Here are some of the main sources of PC infections, and some tips on how to avoid malware on them:
From a website
The internet is a dangerous place so try to stay away from sites offering commercial software serial numbers, keygens or other hacked material.
Download programs only from reputable websites that have confirmed the software is malware free. If you are unsure, leave the site and research the software you are being asked to install. If it is OK, you can always come back to the site and install it. If it is not OK, you will avoid a malware headache.
If you’re not familiar with the sender, do not open, download, or execute any files or email attachments. Some viruses replicate themselves and spread via email. Stay on the safe side and confirm that the attachment was sent from a trusted source before you open it.
From physical media
Your friends, family, and associates may unknowingly give you a disc or flash drive with an infected file on it. Don’t blindly accept these files; scan them with security software.
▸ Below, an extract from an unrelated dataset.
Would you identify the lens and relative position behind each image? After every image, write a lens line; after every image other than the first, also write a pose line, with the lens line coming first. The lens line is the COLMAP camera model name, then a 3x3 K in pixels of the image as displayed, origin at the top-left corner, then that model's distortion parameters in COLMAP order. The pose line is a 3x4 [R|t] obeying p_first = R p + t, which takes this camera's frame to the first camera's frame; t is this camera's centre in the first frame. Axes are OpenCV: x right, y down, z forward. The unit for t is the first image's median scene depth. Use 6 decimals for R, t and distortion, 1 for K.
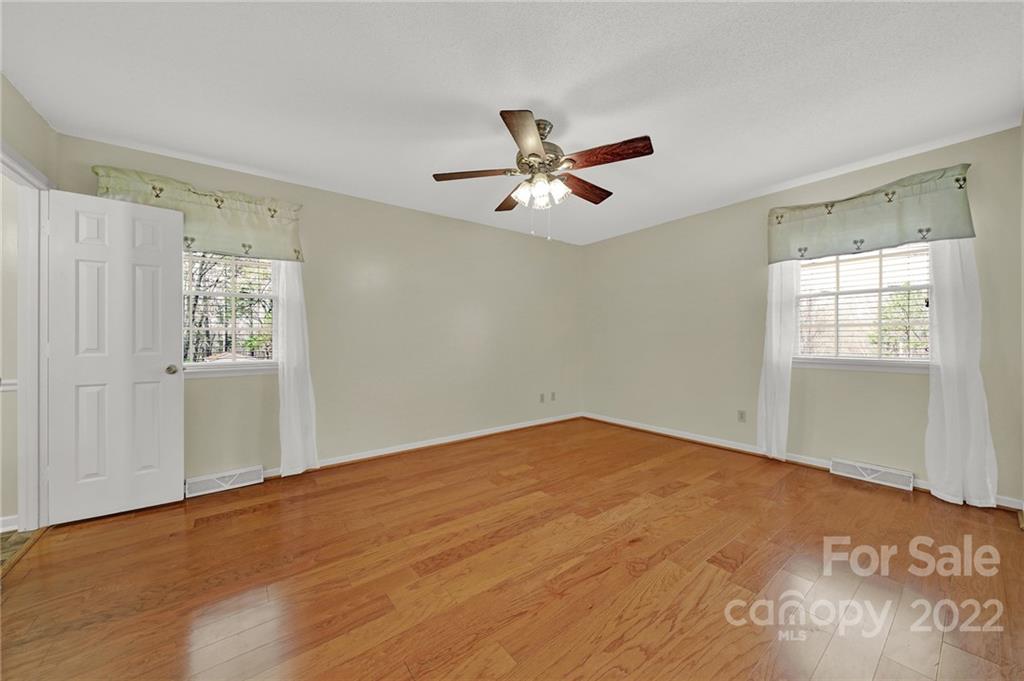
lens RADIAL K [[372.4, 0, 514.2], [0, 372.4, 337.5], [0, 0, 1]] dist [-0.001140, -0.000277]
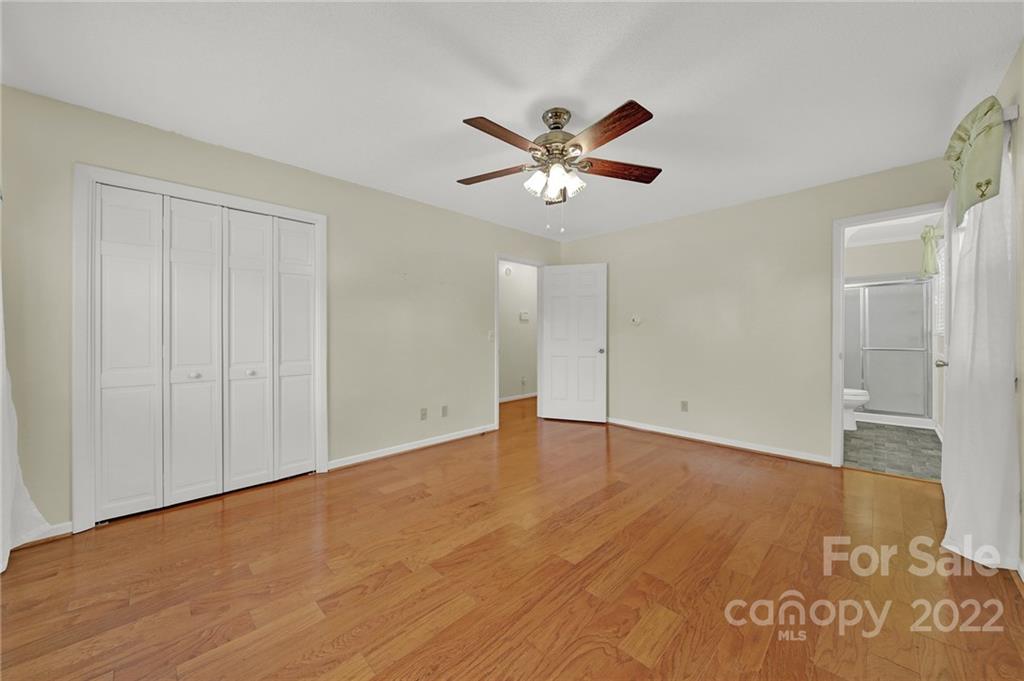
lens RADIAL K [[372.4, 0, 514.2], [0, 372.4, 337.5], [0, 0, 1]] dist [-0.001140, -0.000277]
pose [[-0.991955, 0.008642, -0.126296, 0.297345], [0.008298, 0.999960, 0.003251, 0.003006], [0.126319, 0.002177, -0.991987, 1.904263]]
If you are still unsure, do not accept the files.
From a pop-up window
Some pop-up windows or boxes will attempt to corner you into downloading software or accepting a free “system scan” of some type. Often these pop-ups will employ scare tactics to make you believe you need what they are offering in order to be safe. Close the pop-up without clicking anything inside it (including the X in the corner). Close the window via Windows Task Manager (press Ctrl-Alt-Delete).
From another piece of software
Often, a software installer includes optional installs, such as a toolbar or other programs. Be very careful what you agree to install. Always opt for the custom installation and deselect anything that is not familiar, especially optional software that you never wanted to download and install in the first place. It goes without saying that you should not install software that you don’t trust.
From illegal file-sharing services
You’re on your own if you enter this realm. There is little quality control in the world of illegal software, and it is easy for an attacker to name a piece of malware after a popular movie, album, or program to tempt you into downloading it.